Global markets noted broad-based gains however didn't feel quite the same level of exuberance as the U.S. European shares rose as expectations of more aggressive rate hikes eased, while a better than anticipated GDP release in the U.K. pushed the FTSE higher. In Australia, the ASX200 improved slightly, adding 0.24% over the week.
Overall moves in U.S. treasuries were relatively subdued last week, with yields moving slightly higher across the curve. The bond market appears divided on conflicting U.S. economic data and future interest rate moves, with the swap market near spilt on the Federal reserve's next move, debating a 50 vs 75bps hike. The next meeting isn't until September 20, with several important data releases in the interim.
Australian government bonds were a touch livelier, with a slight steepening in the yield curve. The 2-year yield climbed 12bps to 2.91%, while the 10-year moved 17bps higher to 3.39%.?
Corporate spreads continue to tighten after considerable widening in July. The Australian iTraxx dipped below 100 for the first time in months, closing at 98.15 on Friday.
News and Data
Australia
No significant news to report.
United States
In a surprise to many, July inflation was unchanged month-on-month (MoM). The annual headline inflation rate eased to 8.5%, from 9.1% in June, well below the consensus of 8.7%. The decline in oil prices was the most significant contributing factor to the fall in the headline figure.
The producer price index, a gauge of the prices received for final demand products, decreased 0.5% in July, the first monthly decrease since April 2020. The annual demand rose to 9.8%, the lowest annual increase since October 2021. When removing food, energy and trade services, PPI increased 0.2% in July, less than the expected 0.4% gain while core PPI rose 5.8% from a year ago.
Global
UK GDP shrank by 0.1% quarter-on-quarter in Q2, less than the 0.3% contraction expected by analysts.

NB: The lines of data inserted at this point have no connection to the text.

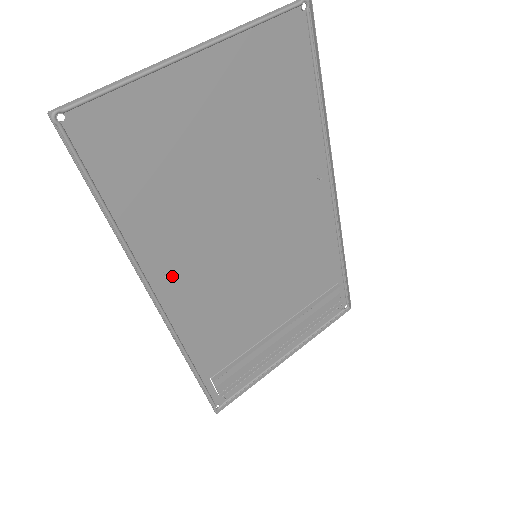
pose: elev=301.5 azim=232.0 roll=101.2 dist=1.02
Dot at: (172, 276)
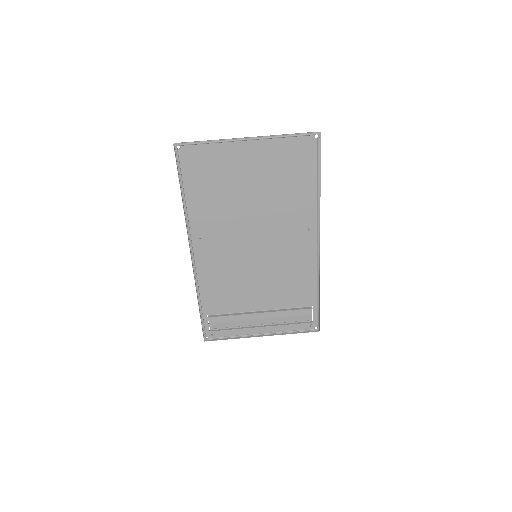
Dot at: (204, 241)
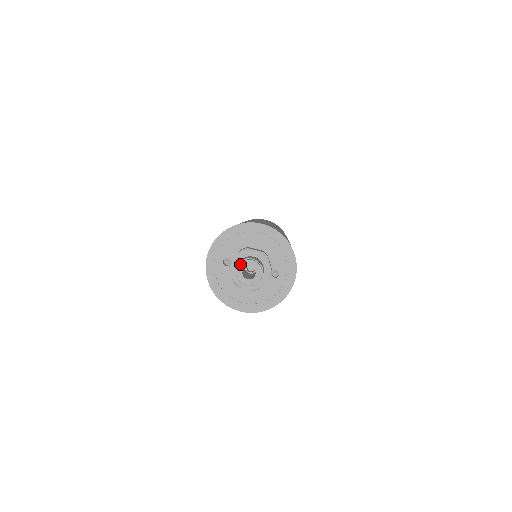
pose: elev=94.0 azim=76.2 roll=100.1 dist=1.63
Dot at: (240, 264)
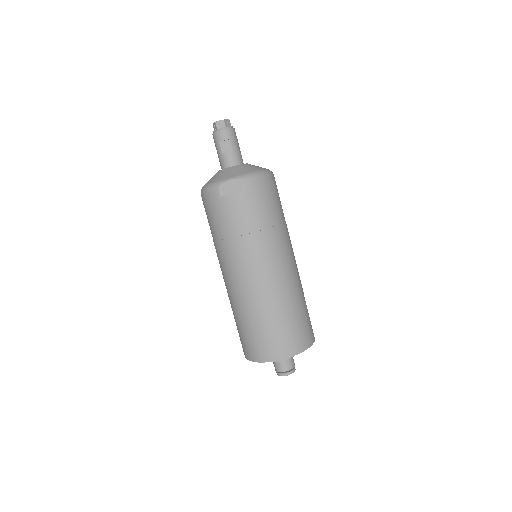
Dot at: (278, 375)
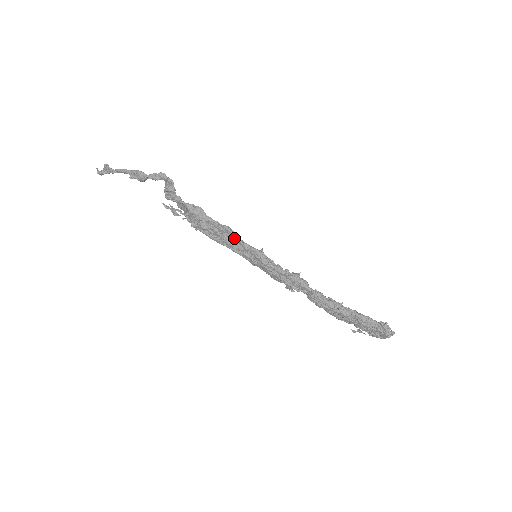
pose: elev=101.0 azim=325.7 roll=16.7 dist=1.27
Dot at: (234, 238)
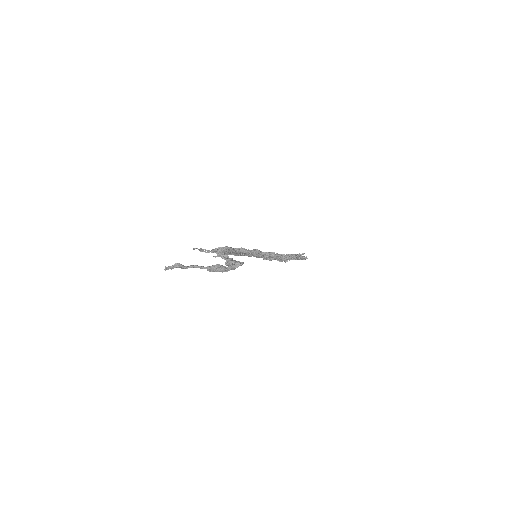
Dot at: occluded
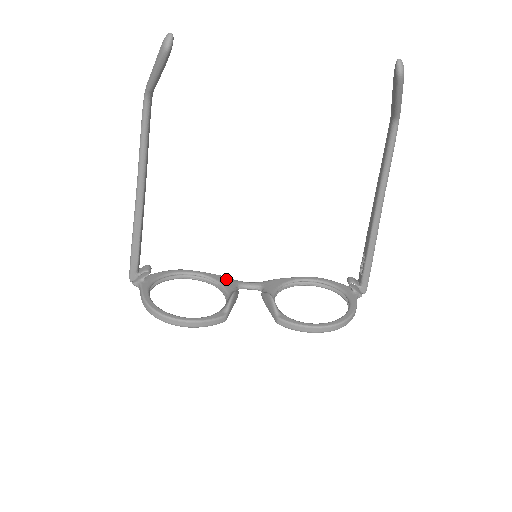
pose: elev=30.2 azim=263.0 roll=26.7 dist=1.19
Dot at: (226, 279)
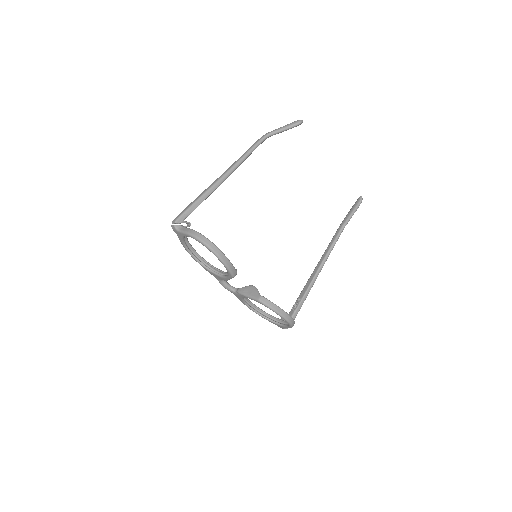
Dot at: occluded
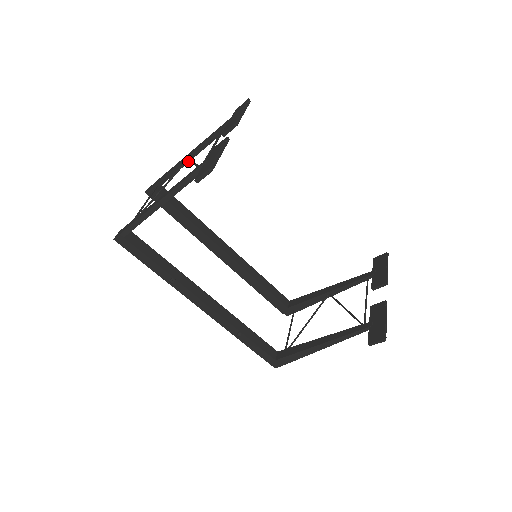
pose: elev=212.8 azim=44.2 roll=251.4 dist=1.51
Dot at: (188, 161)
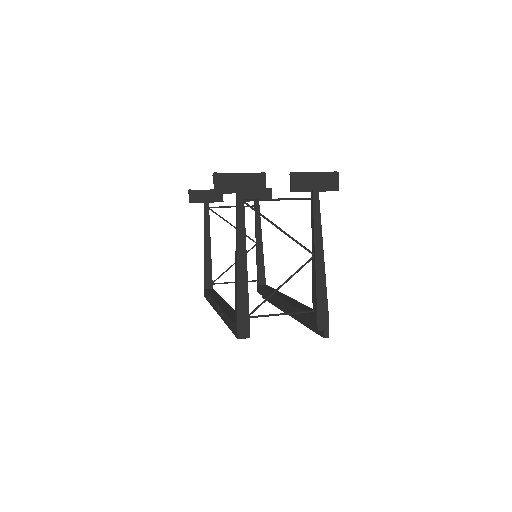
Dot at: (256, 245)
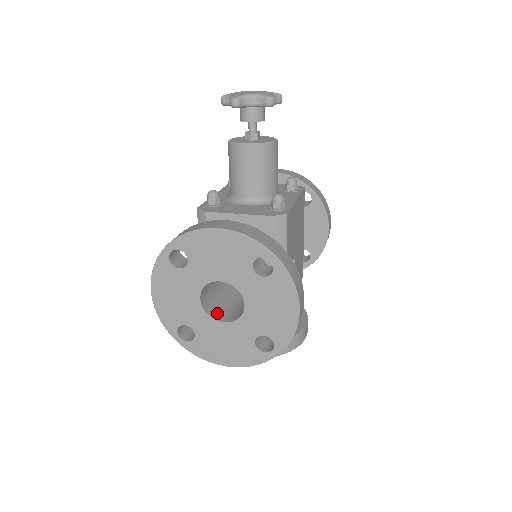
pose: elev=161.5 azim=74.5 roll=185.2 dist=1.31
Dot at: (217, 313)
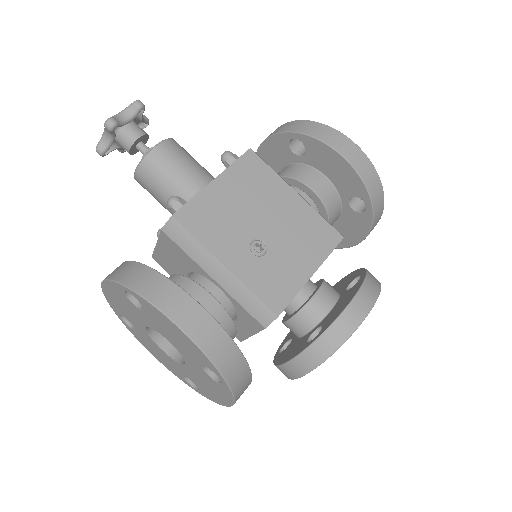
Dot at: occluded
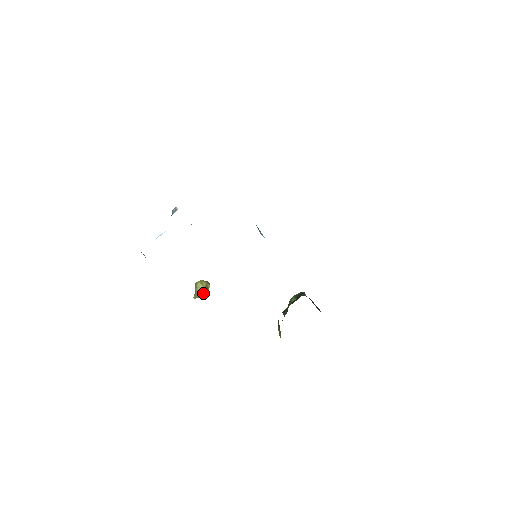
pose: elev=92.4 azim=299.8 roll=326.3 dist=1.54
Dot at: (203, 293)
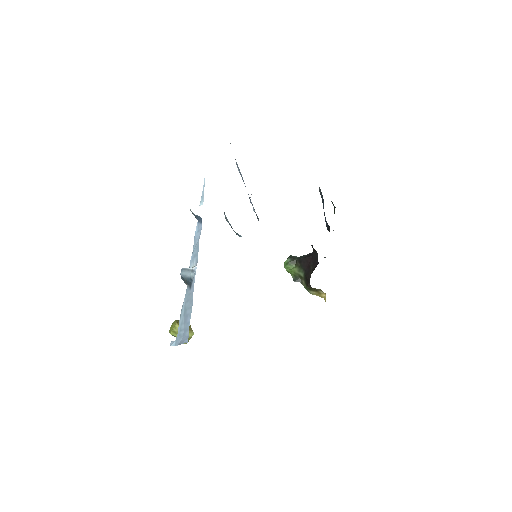
Dot at: (191, 331)
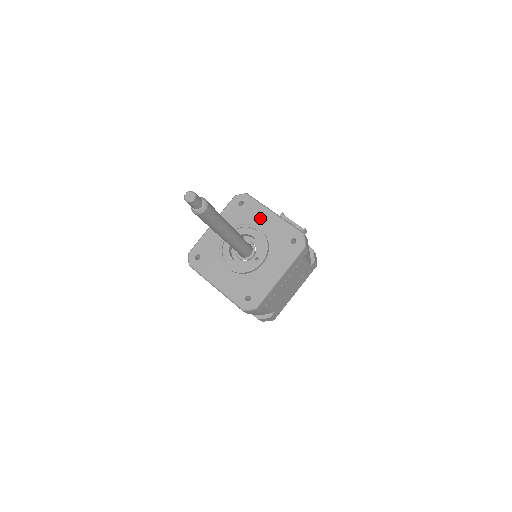
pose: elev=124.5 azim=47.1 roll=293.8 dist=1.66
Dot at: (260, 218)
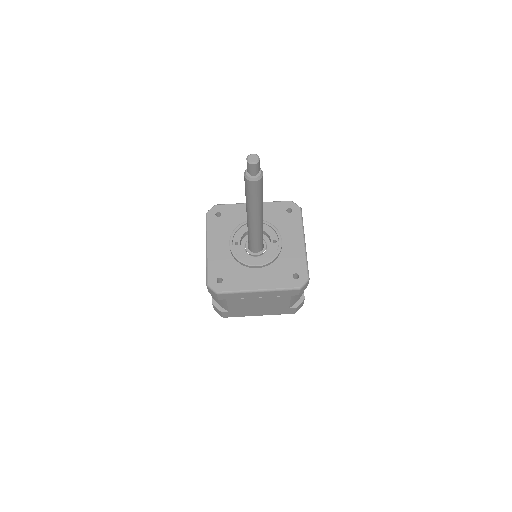
Dot at: (246, 214)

The Bank of England (BOE) fired warning shots, issuing a grim outlook for the U.K. economy and now expects it will enter a recession by Q4 2022. The BOE attributed gas prices to a significant activity deterioration across Europe and the U.K.
?Another unwanted headache for the Eurozone has been months of drought, severely affecting agriculture and energy production. There were reports last week that the Rhine River is borderline unnavigable due to shallow water levels, threatening trade along one of the area's key transport channels and impacting the popular tourism cruising route.